Of course, his work is that of a professional engaged to provide portraits or documentary that has a specific professional purpose. So controlling the light makes sense.
I do not think I would shoot pictures much if I controlled the light. The studio holds little appeal to me. Instead, the constant search for the right light leads to being up and awake at absurd hours of the day, sometimes in discomfort, often bored, frequently frustrated. And then.. and then.. the light provides you with the gift you seek and you get the shot. ( or a shot at least ) that made it all worthwhile.
That is photography for me. YMMV. :)
Good lighting is important for many different types of photographs. I usually take photographs of birds, wildlife, scenery, and buildings. I am unable to control the lighting in those circumstances. But I can do one of two things - take photographs at a time and location that get the best results for the subject(s), or make best use of the light that I have to work with. Birds deep in a tree can be nicely photographed if their head happens to be placed (usually momentarily) where a spot of sunlight managed to get past all of the branches and leaves. Buildings and landscapes are usually at their best at a certain time of the day. I was reminded of this when I was recently walking early one morning in a touristy area I used to frequent in my youth. The light on one prominent building was spectacular, and I got the best photos of it that I had ever taken. In the past I had photographed it in the afternoon - but I realized that, all along, I really should have dragged my lazy backside out of bed and photographed it early in the morning.
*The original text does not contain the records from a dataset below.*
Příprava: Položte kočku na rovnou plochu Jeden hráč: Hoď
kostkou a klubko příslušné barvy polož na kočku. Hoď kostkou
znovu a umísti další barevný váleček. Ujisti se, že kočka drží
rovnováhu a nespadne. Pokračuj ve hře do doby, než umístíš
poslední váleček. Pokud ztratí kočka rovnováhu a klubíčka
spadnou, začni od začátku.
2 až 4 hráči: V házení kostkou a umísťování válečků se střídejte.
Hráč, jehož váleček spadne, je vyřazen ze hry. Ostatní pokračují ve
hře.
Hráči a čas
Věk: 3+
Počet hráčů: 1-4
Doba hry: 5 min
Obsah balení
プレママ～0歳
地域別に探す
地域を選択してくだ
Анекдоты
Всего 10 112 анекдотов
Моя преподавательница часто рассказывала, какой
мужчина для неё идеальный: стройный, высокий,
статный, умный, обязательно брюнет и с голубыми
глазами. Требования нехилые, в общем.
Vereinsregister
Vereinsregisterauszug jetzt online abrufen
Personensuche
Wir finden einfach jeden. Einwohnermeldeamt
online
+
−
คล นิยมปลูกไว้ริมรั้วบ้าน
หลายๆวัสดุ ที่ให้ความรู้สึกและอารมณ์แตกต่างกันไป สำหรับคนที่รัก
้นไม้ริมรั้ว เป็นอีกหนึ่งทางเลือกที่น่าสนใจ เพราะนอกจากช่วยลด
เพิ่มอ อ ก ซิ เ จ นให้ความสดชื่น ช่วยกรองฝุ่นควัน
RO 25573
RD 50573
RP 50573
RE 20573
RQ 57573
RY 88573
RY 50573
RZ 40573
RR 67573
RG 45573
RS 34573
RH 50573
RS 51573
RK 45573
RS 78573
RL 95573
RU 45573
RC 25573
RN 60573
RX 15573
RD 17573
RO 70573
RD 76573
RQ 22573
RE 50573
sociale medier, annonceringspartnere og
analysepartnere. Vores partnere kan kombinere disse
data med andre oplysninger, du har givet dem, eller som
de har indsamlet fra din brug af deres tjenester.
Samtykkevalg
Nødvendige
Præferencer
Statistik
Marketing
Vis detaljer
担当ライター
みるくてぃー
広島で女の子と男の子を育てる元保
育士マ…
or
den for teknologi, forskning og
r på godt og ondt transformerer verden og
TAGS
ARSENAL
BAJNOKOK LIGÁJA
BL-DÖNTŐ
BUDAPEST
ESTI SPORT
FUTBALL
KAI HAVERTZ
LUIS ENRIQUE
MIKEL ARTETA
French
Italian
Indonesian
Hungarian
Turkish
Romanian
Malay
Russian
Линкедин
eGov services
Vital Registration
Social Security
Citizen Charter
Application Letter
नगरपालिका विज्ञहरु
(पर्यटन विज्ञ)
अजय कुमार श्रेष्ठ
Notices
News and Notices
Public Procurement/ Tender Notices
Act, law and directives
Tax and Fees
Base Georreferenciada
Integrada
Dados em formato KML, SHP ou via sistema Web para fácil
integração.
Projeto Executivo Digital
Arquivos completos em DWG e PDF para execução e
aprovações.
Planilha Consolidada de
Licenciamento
Please keep reminding us that lighting, not the latest gear, is ultimately the most important part of our photography.
I don't change my Depends (TM) THAT often.
...And while your at it get a flash meter used of course to check ratios. Make notes in a notebook, draw pictures in a note book, and plan out shoots ahead of time in a notebook.
You realize, of course, that you have a perfectly serendipitous e-book right at hand. One which can be sketched out in rough while waiting for clients to show up for their portraits in the air conditioned comfort of lawyers’ offices and medical practices all over the city. One which can be done without conflict with your print publisher unless there’s a no-compete agreement in place. The Amherst LED lighting book dates to 2012. A lot of technology has changed. Physics and aesthetics (for the most part) have not. Simple diagrams can demonstrate the basics. Behind the scenes shots on real locations can expand on the fine points. Clients probably would cooperate in the use of location images which are generic. A rare individual might even volunteer to take part. If not, recruit an occasional model from your swim club. Links to simplified videos demonstrating technique can be included as well as linking to your Craftsy portrait course. You could provide links to selected product review videos by Caleb Pike, Curtis Judd and others — and benefit from links to your e-book in their Youtube descriptive material. There’s a nearby graphic designer who might be persuaded to handle page layout and typography. And a proficient young DP/editor who might be conned into assisting with the BTS video aspect.
Keep the price low. I’ll gladly preorder the first one.
Don G / Wizwow is the man !
I recently spent ~$1k to get a parabolic umbrella with a grid and am waiting for it to arrive so I can start to use it.
Have $ waiting to see which powerful LED I want to get and also waiting for Nikon's mirrorless, those questions should be answered by the end of this month to wait for those releases or buy what is available now.